Sumana Narasimhan, MD, FAAP, CHCQM

Case 1: 9-year-old previously healthy female presents to the emergency department with 4 day history of low grade fever, sore throat, vomiting and myalgias. Previously on oral antibiotic for pharyngitis started by PCP. In the interim she developed abdominal pain (usually around the time of receiving the antibiotic) and 2 bouts of non-bilious non-bloody emesis. Also had increased thirst, headache, occasional blurry vision and myalgias. Pertinent labs in the ED- US Appy: Negative - UA: Specgrav > 1.03, pH 6.0 - VBG: 7.36/pCO2 44.6/HCO3 26 - BMP: 124 Na, Chloride 90, Bicarb 15.9, Glucose 189 - CMP: Albumin 2.8, AST 63 - CBC:WBC 14.6, HgB 21.0, HcT 60.5, Plt 428 - Urine Na < 20, UOsm847 Found to be positive for influenza A. Serial sodium measurements approximately every 4 hours as follows:126-128-129-128-130-131-132-134-135. Due to the hyponatremia out of proportion to the degree of vomiting along with hypochloremia and metabolic acidosis, the team focused on a gastrointestinal process but remained cognizant of other potential diagnoses including several endocrinopathies. Hospital stay: 2 days, approximately 60 hours


Committee Analysis of Responses:


Thank you for your responses. We received a total of 19 responses of which 74% favored INPATIENT level of care and 26% favored OBS. Most of the responders commented on the fact that patient had dehydration with significant hyponatremia that met IQ criteria for inpatient stay. A few responders favored OBS as she did not have any other serious complications and because there is a reasonable likelihood of viral syndrome with dehydration correcting quickly. When asked about appropriate status

when repeated sodium measures showed persistent hyponatremia, 84% of responders favored INPATIENT status; mostly due to persistence of symptoms past OBS period and continued need for intensive monitoring. When asked if insurance (Medicaid vs commercial) would influence decision of INPT vs OBS, the majority (78.9%) answered that insurance coverage would NOT affect their decision regarding status.

Chart comprehension data:
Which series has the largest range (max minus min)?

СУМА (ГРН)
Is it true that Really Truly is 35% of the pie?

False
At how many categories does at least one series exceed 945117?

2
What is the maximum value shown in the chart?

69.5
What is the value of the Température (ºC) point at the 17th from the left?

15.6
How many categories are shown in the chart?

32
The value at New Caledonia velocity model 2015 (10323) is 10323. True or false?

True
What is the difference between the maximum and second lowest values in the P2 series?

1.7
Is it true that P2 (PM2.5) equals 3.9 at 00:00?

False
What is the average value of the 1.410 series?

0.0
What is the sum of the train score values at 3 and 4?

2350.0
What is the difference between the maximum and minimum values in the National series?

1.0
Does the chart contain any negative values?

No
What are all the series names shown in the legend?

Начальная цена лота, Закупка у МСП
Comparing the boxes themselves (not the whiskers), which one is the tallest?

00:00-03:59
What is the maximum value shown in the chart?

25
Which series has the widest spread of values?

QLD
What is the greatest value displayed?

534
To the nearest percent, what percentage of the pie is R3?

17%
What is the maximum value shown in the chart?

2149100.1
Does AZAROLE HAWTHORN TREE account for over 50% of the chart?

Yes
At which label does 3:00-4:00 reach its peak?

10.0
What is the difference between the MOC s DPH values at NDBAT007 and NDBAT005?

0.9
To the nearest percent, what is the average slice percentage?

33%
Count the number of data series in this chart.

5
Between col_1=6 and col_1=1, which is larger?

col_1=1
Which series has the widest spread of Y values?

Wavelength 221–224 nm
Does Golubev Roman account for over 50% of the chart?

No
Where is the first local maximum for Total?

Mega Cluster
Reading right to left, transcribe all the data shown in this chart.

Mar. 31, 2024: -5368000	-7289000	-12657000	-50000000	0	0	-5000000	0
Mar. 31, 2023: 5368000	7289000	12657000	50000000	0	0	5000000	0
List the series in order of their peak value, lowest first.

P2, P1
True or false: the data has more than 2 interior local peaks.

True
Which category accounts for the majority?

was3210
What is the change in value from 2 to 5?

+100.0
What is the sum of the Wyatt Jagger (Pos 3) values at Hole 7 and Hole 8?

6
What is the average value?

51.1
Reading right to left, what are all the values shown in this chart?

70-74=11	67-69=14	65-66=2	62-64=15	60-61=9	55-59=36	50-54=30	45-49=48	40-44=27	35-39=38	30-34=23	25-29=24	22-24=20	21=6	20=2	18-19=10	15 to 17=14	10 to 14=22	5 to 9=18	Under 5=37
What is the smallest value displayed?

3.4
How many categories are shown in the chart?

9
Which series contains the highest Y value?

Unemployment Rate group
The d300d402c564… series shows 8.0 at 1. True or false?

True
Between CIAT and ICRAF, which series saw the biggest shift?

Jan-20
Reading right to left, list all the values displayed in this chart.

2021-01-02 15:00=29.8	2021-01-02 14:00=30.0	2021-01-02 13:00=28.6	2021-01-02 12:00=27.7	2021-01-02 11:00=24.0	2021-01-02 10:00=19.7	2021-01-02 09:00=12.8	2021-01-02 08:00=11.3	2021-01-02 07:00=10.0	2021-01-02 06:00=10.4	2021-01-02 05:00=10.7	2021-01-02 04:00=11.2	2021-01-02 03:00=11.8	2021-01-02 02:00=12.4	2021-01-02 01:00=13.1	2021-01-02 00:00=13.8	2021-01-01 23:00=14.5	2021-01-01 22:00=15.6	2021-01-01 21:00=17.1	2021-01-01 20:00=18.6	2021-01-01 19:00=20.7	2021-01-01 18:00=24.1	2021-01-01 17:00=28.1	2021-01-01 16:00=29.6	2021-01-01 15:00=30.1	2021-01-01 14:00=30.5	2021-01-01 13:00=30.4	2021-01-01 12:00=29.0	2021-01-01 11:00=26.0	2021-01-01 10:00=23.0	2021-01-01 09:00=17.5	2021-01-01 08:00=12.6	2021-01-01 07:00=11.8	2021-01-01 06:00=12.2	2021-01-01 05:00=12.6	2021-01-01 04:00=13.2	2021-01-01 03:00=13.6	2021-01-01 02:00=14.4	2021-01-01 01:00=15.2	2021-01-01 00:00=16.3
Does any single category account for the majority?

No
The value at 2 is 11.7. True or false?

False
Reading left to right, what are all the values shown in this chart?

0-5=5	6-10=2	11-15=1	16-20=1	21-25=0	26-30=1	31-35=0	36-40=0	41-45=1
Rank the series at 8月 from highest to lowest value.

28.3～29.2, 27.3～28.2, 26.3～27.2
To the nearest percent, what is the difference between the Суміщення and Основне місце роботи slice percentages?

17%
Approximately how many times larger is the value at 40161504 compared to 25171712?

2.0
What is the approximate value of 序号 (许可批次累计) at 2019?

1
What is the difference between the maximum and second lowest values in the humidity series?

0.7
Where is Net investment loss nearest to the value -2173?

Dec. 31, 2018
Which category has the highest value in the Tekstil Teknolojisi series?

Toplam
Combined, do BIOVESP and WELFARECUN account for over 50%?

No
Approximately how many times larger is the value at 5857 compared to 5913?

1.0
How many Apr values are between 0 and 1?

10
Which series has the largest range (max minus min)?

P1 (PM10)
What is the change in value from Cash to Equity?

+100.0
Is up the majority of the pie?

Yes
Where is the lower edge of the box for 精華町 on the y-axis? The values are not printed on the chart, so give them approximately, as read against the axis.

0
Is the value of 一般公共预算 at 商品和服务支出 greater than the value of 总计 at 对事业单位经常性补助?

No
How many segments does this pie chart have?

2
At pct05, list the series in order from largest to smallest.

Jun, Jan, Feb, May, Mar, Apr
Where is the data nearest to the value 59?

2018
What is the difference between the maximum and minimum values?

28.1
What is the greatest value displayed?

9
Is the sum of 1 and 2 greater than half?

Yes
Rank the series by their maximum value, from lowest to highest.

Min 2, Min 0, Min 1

(Complete the following):
1/ Answer these questions using the pediatric case report above.
(a) How many responses did the committee receive in total?
(b) What hemoglobin value is listed in the CBC?
(c) What percentage of responders said insurance coverage would not affect their decision on status?
2/ List every lab result that the pediatric case report gives under BMP.
3/ Continue the pediatric case report past its final sentence.

(Answers provided):
1/
(a) 19
(b) 21.0
(c) 78.9%

2/ Na 124, chloride 90, bicarb 15.9, glucose 189

3/
DISCUSSION of responses: This case is of a young girl with dehydration and significant hyponatremia that did not respond to corrective measures beyond 24 hrs. Hyponatremia is the most common electrolyte abnormality in hospitalized children, affecting 15-30% of acutely ill patients. This could be due to AVP release from vomiting/ pan/ stress, leading to an SIAD like state. In this patient, hyponatremia and hypochloremia are out of proportion to the duration and intensity of the illness,

raising the question of other differential diagnoses such as adrenal insufficiency. Children with hyponatremia require meticulous fluid and electrolyte replacement to avoid neurological injury from hyponatremia; hence meeting the IQ criteria for inpatient at the start of the admission, as some of our responders noted. As Physician Advisors, our teams continually assess the progress of hospitalized patients and determine if their improvement (or lack thereof) justifies switching to inpatient stay from

initial OBS. In this case, the serum sodium was slow to respond, raising concern of other differentials such as adrenal insufficiency, especially given the history of vomiting. Hence the change in patient status to INPATIENT would be justified due to non- improvement by hospital day # 2. Of course, clinical documentation by the attending team is vital in cases such as this patient, highlighting the need for education of caregivers at all levels regarding the importance of documentation. This is another area where we as physician advisors can help bridge the gap.


The most interesting response is the one regarding the insurance attribution affecting decision of OBS vs INPT. Most of responders rightly said their decision would not be affected by Medicaid vs commercial. However, it is important to note, as some responders said, that patterns of denials in a certain region where we serve, could potentially affect our decision regarding status. Some managed care Medicaid deny outright any hospital stays less than 48 hrs. This is a major issue in pediatrics, where most of the hospital stays are 48 hrs or less. As physician advisors, we can help encourage accurate documentation to support correct status and apply pediatric clinical care guidelines to our decision making, knowing that the published criteria that insurance refers to may not do justice to the littlest patients we have the privilege to serve.


References:


Feld LG, Neuspiel DR, Foster BA, Leu MG, Garber MD, Austin K, Basu RK, Conway EE Jr,

Fehr JJ, Hawkins C, Kaplan RL, Rowe EV, Waseem M, Moritz ML; SUBCOMMITTEE ON

FLUID AND ELECTROLYTE THERAPY. Clinical Practice Guideline: Maintenance IntravenousFluids in Children. Pediatrics. 2018 Dec;142(6):e20183083. doi: 10.1542/peds.2018-3083.

PMID: 30478247.


Gruskin AB, Sarnaik A. Hyponatremia: pathophysiology and treatment, a pediatric perspective. Pediatr Nephrol. 1992 May;6(3):280-6. doi: 10.1007/BF00878379. PMID: 1616842.


Dr Narasimhan is Enterprise Physician Advisor, Medical Operations in the Section of Pediatric Endocrinology at Cleveland Clinic.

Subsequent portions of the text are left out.